Ce n'est pas seulement une question de positionnement. Pour Salah, les changements opérés par Liverpool se sont traduits par une baisse de son implication. Notez ci-dessous que sa construction, sa menace soutenue et sa charge de travail rapide ont toutes chuté cette saison :
En fait, Salah a connu une baisse dans presque toutes les catégories, ce qui pourrait en fin de compte expliquer pourquoi Liverpool n'a pas atteint le nombre de buts attendus par l'équipe, comme nous l'avons indiqué plus haut. Les 32 buts de Salah en championnat la saison dernière ont été assortis d'un xG +/- de +13,1, de sorte que sa valeur par rapport à la moyenne du championnat ne peut pas être surestimée. Cette saison, il est à -1,6.

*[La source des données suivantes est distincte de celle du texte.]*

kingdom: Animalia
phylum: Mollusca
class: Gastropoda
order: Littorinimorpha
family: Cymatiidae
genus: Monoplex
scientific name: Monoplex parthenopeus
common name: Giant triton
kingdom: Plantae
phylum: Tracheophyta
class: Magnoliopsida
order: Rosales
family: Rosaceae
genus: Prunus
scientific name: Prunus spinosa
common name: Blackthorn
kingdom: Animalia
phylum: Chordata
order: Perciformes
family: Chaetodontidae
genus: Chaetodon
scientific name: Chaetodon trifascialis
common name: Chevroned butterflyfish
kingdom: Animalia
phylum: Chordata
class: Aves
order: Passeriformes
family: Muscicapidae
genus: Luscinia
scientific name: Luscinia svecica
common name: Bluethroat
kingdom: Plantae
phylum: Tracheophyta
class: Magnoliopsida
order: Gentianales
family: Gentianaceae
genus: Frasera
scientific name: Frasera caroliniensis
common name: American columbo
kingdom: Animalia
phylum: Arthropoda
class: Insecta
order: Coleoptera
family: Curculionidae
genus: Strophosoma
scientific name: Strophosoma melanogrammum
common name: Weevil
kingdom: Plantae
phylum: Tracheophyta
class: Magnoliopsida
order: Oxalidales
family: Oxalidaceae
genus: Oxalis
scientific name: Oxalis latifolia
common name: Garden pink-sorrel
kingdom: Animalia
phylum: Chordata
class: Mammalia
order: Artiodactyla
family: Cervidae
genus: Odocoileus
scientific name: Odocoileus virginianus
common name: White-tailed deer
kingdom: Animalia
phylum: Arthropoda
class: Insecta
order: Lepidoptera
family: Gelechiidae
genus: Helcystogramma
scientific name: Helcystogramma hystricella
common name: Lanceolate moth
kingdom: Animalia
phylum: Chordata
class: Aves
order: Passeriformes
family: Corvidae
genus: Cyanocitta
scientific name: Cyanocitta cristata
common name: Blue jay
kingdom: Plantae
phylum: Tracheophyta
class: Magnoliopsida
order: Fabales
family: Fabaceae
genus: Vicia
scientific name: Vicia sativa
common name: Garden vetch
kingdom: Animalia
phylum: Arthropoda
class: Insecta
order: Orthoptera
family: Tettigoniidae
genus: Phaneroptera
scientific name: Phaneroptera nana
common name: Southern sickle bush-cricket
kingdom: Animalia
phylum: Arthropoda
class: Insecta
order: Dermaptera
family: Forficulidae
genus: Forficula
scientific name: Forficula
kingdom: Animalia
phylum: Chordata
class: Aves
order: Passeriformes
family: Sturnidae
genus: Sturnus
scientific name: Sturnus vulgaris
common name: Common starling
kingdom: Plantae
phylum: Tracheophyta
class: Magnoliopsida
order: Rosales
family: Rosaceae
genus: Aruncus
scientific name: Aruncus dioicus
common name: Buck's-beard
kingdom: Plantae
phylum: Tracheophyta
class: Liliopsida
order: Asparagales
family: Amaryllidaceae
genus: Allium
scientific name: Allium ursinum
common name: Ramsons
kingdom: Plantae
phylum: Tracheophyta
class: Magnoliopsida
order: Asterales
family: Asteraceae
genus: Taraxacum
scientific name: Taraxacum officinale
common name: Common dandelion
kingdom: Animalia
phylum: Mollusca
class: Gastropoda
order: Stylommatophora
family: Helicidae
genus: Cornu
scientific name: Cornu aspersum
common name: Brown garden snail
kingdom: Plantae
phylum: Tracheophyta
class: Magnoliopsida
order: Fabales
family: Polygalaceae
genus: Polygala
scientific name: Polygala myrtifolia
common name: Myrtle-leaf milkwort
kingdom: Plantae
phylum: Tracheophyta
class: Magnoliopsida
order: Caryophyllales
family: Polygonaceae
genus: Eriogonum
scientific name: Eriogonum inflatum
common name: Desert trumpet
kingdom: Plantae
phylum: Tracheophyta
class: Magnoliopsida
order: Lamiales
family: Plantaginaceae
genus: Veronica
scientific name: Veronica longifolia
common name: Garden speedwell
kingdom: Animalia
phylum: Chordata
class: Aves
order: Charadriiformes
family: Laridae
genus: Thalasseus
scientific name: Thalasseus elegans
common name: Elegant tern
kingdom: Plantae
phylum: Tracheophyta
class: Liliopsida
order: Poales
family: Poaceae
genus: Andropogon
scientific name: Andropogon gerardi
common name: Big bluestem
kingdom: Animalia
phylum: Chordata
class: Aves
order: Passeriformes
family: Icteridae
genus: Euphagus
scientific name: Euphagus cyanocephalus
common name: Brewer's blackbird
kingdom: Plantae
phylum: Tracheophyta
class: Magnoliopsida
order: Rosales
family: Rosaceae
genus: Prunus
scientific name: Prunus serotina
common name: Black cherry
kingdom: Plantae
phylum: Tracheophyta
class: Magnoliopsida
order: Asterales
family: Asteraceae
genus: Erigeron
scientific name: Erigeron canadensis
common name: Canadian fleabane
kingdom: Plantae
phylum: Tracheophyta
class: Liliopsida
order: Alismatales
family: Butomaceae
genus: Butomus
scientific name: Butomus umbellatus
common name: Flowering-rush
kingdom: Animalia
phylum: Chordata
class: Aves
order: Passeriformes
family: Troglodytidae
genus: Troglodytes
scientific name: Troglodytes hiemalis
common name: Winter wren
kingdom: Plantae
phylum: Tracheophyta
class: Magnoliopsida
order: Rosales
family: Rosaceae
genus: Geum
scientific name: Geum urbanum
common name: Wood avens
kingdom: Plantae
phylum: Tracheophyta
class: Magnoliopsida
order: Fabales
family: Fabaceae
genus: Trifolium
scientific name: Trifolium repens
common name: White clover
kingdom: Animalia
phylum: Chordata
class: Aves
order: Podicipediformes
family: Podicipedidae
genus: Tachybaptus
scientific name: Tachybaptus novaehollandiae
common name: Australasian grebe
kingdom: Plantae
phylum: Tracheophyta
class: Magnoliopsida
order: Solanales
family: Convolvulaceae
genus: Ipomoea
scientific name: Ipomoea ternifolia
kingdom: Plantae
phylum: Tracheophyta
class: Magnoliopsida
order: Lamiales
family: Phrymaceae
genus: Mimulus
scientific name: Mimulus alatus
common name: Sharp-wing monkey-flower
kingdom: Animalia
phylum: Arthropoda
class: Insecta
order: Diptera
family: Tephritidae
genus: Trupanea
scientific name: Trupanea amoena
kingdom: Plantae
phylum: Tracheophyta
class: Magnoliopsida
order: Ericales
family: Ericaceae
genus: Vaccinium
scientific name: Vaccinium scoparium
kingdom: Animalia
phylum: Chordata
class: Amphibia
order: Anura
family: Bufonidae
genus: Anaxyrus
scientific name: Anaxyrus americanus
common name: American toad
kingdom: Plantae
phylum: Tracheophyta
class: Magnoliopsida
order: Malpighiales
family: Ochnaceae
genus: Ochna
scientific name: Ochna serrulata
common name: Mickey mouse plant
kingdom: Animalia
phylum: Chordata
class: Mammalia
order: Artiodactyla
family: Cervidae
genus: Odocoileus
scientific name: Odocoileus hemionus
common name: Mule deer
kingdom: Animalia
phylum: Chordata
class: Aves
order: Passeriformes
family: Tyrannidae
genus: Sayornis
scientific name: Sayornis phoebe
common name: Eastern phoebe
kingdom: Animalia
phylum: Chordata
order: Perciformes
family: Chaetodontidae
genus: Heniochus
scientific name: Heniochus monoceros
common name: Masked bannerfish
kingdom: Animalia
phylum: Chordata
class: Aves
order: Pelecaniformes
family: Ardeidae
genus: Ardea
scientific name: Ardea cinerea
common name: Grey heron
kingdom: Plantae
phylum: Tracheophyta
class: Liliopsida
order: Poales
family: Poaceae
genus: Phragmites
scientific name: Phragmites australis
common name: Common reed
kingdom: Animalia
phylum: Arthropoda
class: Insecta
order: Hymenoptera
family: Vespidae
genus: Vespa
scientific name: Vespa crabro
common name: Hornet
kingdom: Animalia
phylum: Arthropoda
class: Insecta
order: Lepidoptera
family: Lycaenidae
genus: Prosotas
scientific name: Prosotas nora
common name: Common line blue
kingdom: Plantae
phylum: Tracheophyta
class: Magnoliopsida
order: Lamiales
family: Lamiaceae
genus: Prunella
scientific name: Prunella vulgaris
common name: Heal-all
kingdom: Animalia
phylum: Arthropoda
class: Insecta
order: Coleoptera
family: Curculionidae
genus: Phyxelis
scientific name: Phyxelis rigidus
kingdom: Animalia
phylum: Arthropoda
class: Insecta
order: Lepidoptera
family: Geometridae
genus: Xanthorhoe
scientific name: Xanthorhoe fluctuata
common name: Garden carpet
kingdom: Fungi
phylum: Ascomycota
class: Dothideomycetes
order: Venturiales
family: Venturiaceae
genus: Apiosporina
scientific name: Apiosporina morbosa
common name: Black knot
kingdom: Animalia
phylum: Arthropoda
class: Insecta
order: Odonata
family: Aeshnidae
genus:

Dans STATS Edge, les analystes peuvent accéder à la vidéo pour évaluer eux-mêmes ce qui se passe avec Salah en filtrant n'importe lequel de ses ballons dans un style spécifique et en effectuant une recherche spatiale en faisant simplement glisser une boîte sur la zone du terrain qu'ils souhaitent évaluer. Ci-dessous, nous montrons l'emplacement de tous ses tirs de la saison dans tous les contextes, puis nous choisissons les emplacements à l'intérieur ou à l'extérieur de la surface de réparation :
De là, nous pouvons visionner la vidéo de chacun d'entre eux. Le week-end dernier, face à Chelsea, trois de ses quatre tirs sont partis ou se sont produits au centre, et le dernier est venu de la gauche à la suite d'un corner. Les résultats sont loin d'être idéaux :
Il est nécessaire de rappeler que Liverpool est à égalité de points avec Manchester City. Ils n'ont pas perdu. La défense et les gardiens se sont améliorés par rapport à la même époque l'année dernière, et l'attaque semble évoluer. Mané a également connu une baisse d'implication, mais il semble jusqu'à présent bénéficier du fait d'être plus proche de ses coéquipiers en pointe, avec un +/- xG de +1,4 en matches de championnat, alors que toute l'année 2017/18 s'était soldée par un +1,1. Le joueur le plus impliqué est Firmino, qui est en passe de délivrer 10,8 passes décisives après en avoir délivré 14 au cours des deux dernières saisons.
Mais il est indéniable que, jusqu'à présent, Salah a été moins impliqué et qu'il n'a pas été aussi performant dans la finition. Se pourrait-il que s'il recevait les touches auxquelles il est habitué au cours d'un match, dans une position à laquelle il est habitué, il soit plus vif ? Peut-être que oui, peut-être que non. Mais ce n'est même pas une question que l'on pourrait se poser sans l'œil attentif et objectif des données et de la vidéo.